二分类模型 (2-level categorical variable model)

哑变量 (Dummy Variable)

在构建回归模型时，

• 如果自变量 $x$为连续性变量，回归系数 $\beta_1$ (slope) 可以解释为：在其他自变量不变的条件下，$x$ 每改变一个单位，所引起的因变量$y$的平均变化量；
• 如果自变量$x$为二分类变量，例如是否饮酒（1=是，0=否），则回归系数 $\beta_1$ (slope)可以解释为：其他自变量不变的条件下，$x=1$（饮酒者）与 $x=0$（不饮酒者）相比，所引起的因变量 $y$ 的平均变化量。

当自变量 $x$ 为多分类变量时，引入哑变量（Dummy Variable），又称为虚拟变量将各个多分类变量均转化为0-1变量。

以 Exam 和 Attend 为例

The 2-level categorical variable model：

$Exam = \beta_0 + \beta_1 \cdot Attend \\ Exam = \beta_0, Attend = No(0) \\ Exam = \beta_0 + \beta_1, Attend = Yes(1)$

• $\beta_0$ is the mean exam mark for non-attenders
• $\beta_0 + \beta_1$ is the mean mark for attenders

so β1 is the difference in mean mark for attenders compared to non-attenders.
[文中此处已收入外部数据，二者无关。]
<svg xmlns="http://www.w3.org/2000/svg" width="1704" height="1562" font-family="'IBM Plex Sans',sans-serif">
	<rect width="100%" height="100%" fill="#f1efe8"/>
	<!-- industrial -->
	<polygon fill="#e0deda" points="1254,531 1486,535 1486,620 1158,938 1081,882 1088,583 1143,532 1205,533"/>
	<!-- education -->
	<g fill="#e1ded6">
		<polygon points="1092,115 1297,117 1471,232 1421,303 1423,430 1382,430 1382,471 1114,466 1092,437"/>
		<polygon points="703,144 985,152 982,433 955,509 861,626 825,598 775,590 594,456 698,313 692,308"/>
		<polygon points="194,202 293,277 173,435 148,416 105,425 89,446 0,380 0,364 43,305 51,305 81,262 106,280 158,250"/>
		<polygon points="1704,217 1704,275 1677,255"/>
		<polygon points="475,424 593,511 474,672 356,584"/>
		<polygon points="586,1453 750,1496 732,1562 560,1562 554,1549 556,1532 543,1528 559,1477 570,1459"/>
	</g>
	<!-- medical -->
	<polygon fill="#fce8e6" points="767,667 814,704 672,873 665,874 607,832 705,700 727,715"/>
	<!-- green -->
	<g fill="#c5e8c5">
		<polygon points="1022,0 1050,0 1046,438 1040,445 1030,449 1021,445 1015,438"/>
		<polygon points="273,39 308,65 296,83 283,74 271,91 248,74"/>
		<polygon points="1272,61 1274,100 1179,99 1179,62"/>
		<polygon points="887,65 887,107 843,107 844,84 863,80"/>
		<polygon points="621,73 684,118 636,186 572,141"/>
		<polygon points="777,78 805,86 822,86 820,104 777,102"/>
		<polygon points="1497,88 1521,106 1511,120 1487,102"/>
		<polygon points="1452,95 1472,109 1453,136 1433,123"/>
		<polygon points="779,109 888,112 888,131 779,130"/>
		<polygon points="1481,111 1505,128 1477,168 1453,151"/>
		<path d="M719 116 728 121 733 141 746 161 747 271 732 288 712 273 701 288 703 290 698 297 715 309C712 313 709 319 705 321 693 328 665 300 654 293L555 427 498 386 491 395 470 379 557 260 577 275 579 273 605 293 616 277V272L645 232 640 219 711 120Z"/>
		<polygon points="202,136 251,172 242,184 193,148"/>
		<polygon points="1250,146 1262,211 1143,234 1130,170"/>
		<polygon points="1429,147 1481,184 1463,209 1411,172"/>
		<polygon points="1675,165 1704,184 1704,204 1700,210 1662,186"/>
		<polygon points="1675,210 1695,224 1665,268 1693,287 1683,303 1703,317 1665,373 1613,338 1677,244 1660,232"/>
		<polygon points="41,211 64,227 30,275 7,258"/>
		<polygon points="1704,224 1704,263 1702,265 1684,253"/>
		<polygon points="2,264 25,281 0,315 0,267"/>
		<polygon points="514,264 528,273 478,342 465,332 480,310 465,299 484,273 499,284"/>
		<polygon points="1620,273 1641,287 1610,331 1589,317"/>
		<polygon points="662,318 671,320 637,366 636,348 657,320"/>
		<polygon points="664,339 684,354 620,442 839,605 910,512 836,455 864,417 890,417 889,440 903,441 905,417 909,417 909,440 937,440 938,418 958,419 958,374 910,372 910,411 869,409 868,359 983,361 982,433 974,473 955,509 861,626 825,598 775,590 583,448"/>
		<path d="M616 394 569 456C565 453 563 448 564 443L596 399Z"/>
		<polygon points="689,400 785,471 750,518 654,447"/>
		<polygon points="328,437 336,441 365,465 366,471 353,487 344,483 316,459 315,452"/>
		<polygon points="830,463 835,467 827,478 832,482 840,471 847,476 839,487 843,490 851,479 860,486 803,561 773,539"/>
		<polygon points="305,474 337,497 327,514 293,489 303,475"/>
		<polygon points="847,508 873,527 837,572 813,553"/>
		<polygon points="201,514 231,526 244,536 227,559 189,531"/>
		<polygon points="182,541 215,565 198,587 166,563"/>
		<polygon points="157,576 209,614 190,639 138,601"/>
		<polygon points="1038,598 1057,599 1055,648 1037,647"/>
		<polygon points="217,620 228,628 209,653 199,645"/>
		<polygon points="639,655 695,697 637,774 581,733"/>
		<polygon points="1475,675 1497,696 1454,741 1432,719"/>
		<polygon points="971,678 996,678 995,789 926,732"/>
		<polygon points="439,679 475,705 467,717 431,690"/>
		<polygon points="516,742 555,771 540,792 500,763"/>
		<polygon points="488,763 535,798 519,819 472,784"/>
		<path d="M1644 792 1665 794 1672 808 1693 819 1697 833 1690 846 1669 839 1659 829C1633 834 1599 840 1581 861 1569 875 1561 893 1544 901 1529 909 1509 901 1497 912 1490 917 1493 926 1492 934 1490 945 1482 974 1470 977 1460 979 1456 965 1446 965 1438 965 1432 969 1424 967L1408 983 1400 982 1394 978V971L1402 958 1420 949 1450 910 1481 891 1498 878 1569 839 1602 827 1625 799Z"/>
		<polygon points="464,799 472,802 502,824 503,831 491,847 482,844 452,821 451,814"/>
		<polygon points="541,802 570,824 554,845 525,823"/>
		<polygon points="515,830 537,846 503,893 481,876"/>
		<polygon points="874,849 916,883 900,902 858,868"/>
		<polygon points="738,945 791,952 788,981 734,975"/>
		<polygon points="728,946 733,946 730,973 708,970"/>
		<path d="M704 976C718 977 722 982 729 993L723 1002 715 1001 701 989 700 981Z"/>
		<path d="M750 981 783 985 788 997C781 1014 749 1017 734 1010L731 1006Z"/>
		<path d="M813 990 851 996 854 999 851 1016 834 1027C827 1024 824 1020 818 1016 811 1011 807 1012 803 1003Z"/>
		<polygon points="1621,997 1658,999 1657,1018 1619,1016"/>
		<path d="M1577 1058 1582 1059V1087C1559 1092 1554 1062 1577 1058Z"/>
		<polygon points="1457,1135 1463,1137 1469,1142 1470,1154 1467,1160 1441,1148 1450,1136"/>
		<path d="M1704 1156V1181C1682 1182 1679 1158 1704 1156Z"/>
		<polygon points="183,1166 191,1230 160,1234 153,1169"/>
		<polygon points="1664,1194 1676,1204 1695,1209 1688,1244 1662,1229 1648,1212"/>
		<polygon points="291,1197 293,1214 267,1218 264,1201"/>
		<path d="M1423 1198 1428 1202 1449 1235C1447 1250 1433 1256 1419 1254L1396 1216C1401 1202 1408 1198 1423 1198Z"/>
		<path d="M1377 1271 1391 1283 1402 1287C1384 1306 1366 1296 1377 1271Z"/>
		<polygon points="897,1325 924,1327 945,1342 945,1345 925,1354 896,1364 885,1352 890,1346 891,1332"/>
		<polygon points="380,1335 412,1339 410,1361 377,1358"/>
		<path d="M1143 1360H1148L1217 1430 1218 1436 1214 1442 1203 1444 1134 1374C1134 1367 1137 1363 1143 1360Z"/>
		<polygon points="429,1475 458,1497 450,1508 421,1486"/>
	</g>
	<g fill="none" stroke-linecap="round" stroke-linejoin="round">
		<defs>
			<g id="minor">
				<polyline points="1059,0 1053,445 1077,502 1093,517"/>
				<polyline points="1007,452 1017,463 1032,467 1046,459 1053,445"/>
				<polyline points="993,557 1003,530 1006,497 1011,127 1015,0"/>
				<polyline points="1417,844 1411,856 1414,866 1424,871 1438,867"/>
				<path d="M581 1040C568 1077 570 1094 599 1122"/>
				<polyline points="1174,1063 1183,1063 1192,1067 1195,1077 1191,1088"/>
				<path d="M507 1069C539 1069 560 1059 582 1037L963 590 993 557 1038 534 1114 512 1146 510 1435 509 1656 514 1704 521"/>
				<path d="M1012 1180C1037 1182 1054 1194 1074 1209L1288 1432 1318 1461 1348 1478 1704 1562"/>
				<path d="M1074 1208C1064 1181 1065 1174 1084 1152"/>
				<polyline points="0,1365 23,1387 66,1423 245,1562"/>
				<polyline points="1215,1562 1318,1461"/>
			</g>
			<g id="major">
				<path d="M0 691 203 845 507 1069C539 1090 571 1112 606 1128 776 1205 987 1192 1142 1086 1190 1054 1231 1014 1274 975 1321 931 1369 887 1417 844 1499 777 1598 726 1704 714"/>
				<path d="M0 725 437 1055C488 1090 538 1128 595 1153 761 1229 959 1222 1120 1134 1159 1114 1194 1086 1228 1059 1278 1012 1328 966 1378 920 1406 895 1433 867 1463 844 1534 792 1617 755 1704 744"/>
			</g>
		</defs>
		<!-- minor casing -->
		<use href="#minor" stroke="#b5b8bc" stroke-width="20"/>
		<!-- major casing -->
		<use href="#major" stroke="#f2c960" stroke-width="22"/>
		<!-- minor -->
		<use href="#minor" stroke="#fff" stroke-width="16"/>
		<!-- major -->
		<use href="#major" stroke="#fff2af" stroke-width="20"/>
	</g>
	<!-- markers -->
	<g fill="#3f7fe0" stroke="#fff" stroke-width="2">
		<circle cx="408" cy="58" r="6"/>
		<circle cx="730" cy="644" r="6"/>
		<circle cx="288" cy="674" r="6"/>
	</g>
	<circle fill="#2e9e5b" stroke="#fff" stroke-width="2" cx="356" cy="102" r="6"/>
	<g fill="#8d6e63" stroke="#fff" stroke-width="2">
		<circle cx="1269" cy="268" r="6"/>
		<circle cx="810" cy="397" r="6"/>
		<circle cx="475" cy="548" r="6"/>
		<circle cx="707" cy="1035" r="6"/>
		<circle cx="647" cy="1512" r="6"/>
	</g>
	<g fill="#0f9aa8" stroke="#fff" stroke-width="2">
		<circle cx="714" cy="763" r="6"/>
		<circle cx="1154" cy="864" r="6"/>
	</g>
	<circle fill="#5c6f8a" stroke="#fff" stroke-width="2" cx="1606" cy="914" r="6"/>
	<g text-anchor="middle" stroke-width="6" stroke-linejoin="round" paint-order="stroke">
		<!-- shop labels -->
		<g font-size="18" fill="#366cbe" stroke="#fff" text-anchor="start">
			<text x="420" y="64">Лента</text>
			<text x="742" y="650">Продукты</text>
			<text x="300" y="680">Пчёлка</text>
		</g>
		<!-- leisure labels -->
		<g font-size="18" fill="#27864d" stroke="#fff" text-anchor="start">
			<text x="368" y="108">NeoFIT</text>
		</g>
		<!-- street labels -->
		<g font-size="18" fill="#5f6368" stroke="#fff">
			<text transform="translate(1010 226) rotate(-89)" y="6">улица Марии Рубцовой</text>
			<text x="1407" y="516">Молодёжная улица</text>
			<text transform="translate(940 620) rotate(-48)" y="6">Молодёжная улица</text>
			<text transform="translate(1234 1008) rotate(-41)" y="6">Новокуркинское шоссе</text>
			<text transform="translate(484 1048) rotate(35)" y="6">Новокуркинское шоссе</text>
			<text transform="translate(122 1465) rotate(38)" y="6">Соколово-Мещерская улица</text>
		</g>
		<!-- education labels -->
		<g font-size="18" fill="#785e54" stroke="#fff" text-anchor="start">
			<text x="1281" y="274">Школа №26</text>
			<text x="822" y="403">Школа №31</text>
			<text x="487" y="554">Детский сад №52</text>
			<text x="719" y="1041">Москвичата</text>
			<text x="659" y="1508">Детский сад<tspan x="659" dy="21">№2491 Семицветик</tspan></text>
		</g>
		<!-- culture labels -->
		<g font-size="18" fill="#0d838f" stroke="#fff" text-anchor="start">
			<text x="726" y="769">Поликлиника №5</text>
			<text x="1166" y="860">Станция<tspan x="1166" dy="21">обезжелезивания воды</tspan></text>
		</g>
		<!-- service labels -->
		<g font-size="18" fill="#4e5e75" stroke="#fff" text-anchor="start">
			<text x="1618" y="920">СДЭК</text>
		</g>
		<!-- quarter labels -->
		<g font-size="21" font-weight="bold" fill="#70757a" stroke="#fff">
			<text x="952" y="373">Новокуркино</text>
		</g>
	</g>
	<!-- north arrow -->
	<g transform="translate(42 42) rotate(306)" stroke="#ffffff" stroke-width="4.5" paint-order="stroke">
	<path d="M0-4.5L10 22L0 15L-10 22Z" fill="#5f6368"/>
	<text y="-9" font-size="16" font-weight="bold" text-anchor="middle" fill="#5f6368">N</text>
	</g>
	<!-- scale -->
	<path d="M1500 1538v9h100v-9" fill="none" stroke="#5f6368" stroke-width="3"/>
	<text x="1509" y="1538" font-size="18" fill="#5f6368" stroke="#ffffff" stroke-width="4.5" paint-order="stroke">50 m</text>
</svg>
To test the null hypothesis of no attendance effect, $H_0:\beta_1=0$.

# box plot
boxplot(Exam ~ Attend, data = Stats20x.df)

examattend.fit = lm(Exam ~ Attend, data = Stats20x.df)
summary(examattend.fit)

$p=1.27 \times 10^{-6}$ , We have extremely strong evidence that attendance is related to exam score.

confint(examattend.fit)

Regular attenders will obtain an increased exam mark of between 9.5 to 21.6 compared to non-attenders.

The expected exam mark of a student who regularly attends class is 9.5 to 21.6 marks higher than that of a non-attendee.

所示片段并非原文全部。